Wednesday, April 13, 2011

Texas is what makes you

Several years ago a friend in Red River County was invited to take part in a Texas Historical Association-sponsored to-do at Clarksville Cemetery. Jim’s oldest Texas ancestor was buried in the cemetery in 1838, and had emigrated to Texas in the 1820s as a member of the Wavell Colony.

At one point in the event, Jim said, he and a young woman from the commission were standing next to Jim’s ancestor’s grave.

“She pointed at the small stone at the foot of the grave, and she said, ‘What’s that?’” (The small stone is inscribed “George Faithful Servant And Friend.”)

Jim said, “I told her that back in those days tradition was when a man died, his body servant was buried with him. She said, ‘They did not do that!’ From her expression, I knew she didn’t know whether to believe me or not.”

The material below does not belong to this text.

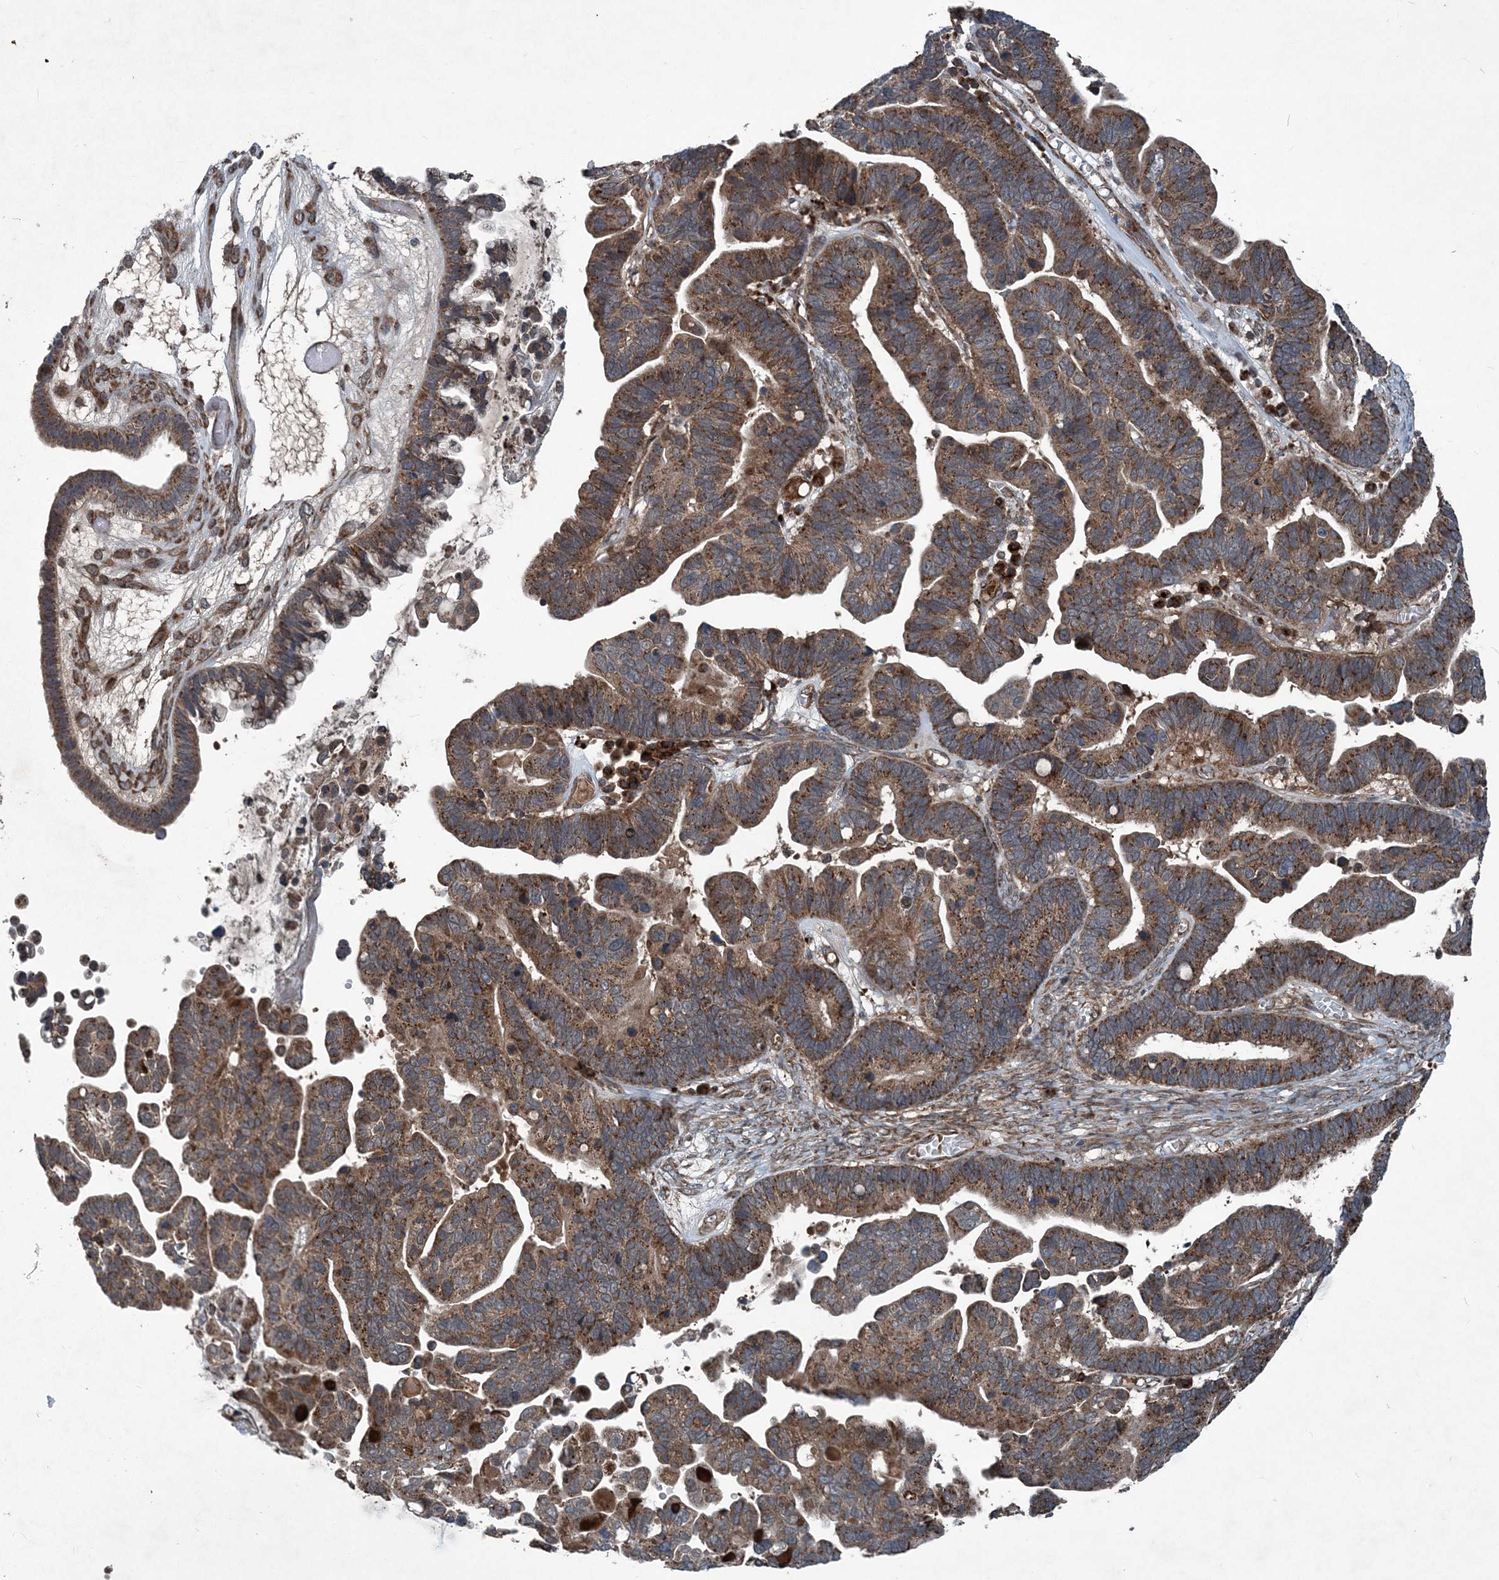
{"staining": {"intensity": "moderate", "quantity": ">75%", "location": "cytoplasmic/membranous"}, "tissue": "ovarian cancer", "cell_type": "Tumor cells", "image_type": "cancer", "snomed": [{"axis": "morphology", "description": "Cystadenocarcinoma, serous, NOS"}, {"axis": "topography", "description": "Ovary"}], "caption": "Ovarian cancer stained with IHC reveals moderate cytoplasmic/membranous positivity in about >75% of tumor cells.", "gene": "NDUFA2", "patient": {"sex": "female", "age": 56}}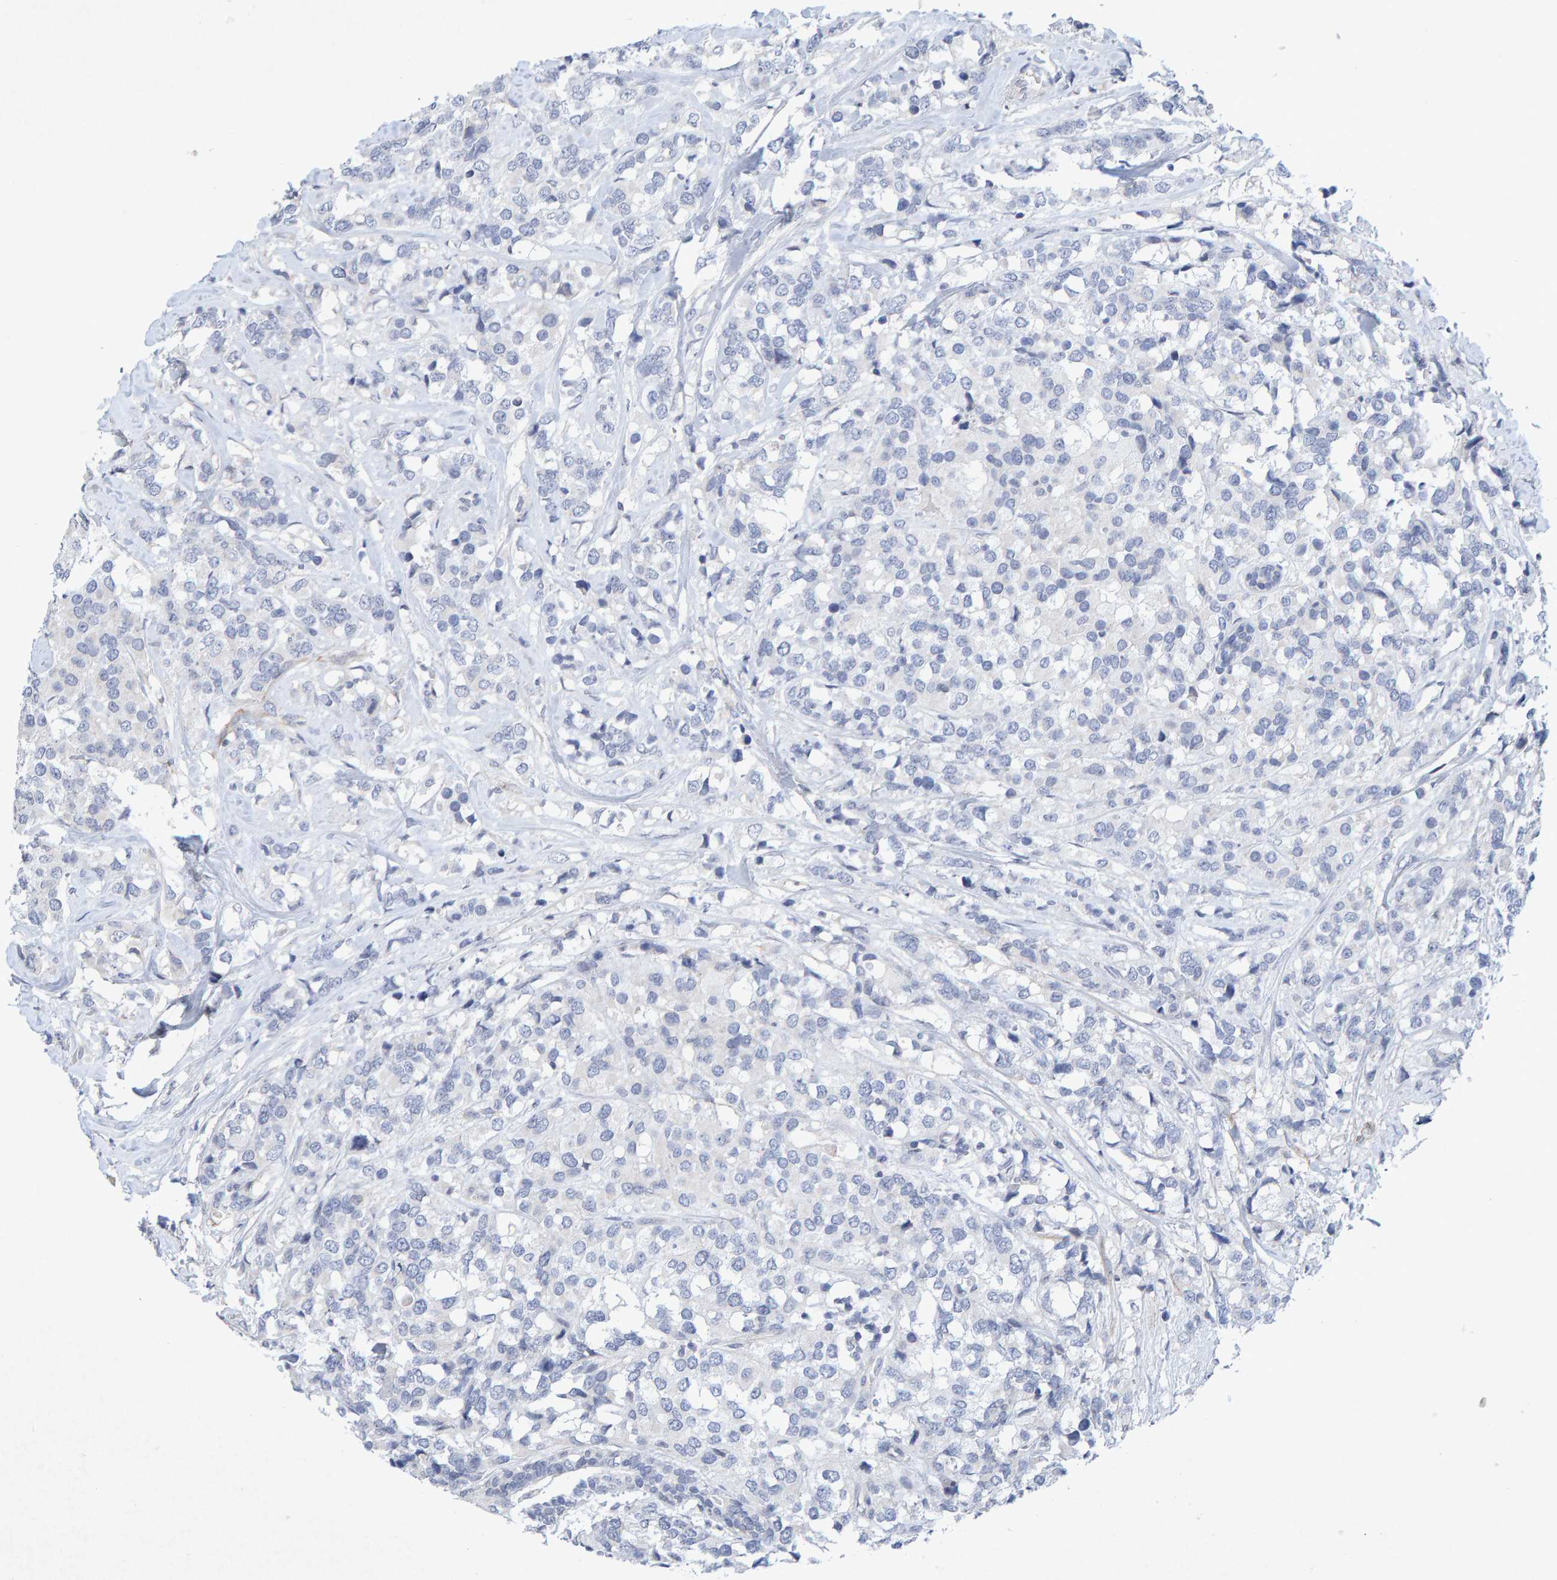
{"staining": {"intensity": "negative", "quantity": "none", "location": "none"}, "tissue": "breast cancer", "cell_type": "Tumor cells", "image_type": "cancer", "snomed": [{"axis": "morphology", "description": "Lobular carcinoma"}, {"axis": "topography", "description": "Breast"}], "caption": "Immunohistochemistry micrograph of breast lobular carcinoma stained for a protein (brown), which displays no staining in tumor cells.", "gene": "CDH2", "patient": {"sex": "female", "age": 59}}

I said, “She wanted to believe you, didn’t she.”

“I think she did,” Jim said. He got a serious expression. “It’s a funny thing – People go to Austin, they change. Austin changes people.”

I’ve noticed that about different parts of Texas, especially those parts whose inhabitants want to tell you what a real Texan is. Austin, Dallas, Fort Worth, Houston – I’ve heard it from people in all those places, from Amon Carter’s “Fort Worth is where the West begins and Dallas is where the East peters out,” to the Urban Cowboy types in the mid-to-late-1970s. Especially galling, though, are the non-Texans (East Coasters and Left Coasters usually) who think they can tell the rest of the country about Texas and Texans. “All hat and no cattle,” I read many times about former President George W. Bush, the statement always made or written by a limp-wristed pinky-raiser who read it from an Ann Richards speech. But I am not writing about those people.

Jim said one time, “Any movie made about Texas, when the character enters, the movie has scenes from somewhere west of Wichita Falls. If they go farther east, it looks like Louisiana or Arkansas.”

Fact is, most Texans of early importance came into the state in what today is northern Red River County. Sam Houston, James Bowie, David Crockett all crossed the Red River to the no-longer-there town of Jonesborough (or Jonesboro). In the same area were Pecan Point, Mrs. Gaffney’s Landing, Bryerly’s Landing and Wright’s Landing, the first three downstream and the third upstream of Jonesboro. Ben Milam took the first steamboat up the Red as far as Jonesboro. The Wright house is the oldest house in Texas continuously occupied by the same family. The house has undergone changes since 1853, but still has the original floor, some of the original walls and original bois d’arc underpinnings.

Wright Landing used to be due south across the Red River from Fort Towson Landing. That changed in 1840 when the river bed moved a couple miles north following a flood. The same flood took out Jonesboro.

All that remains at the Jonesboro site now is a house surrounded by a chain link fence. Pecan Point remains only as an area of scattered pieces of iron from a grist mill, and a few foundation stones.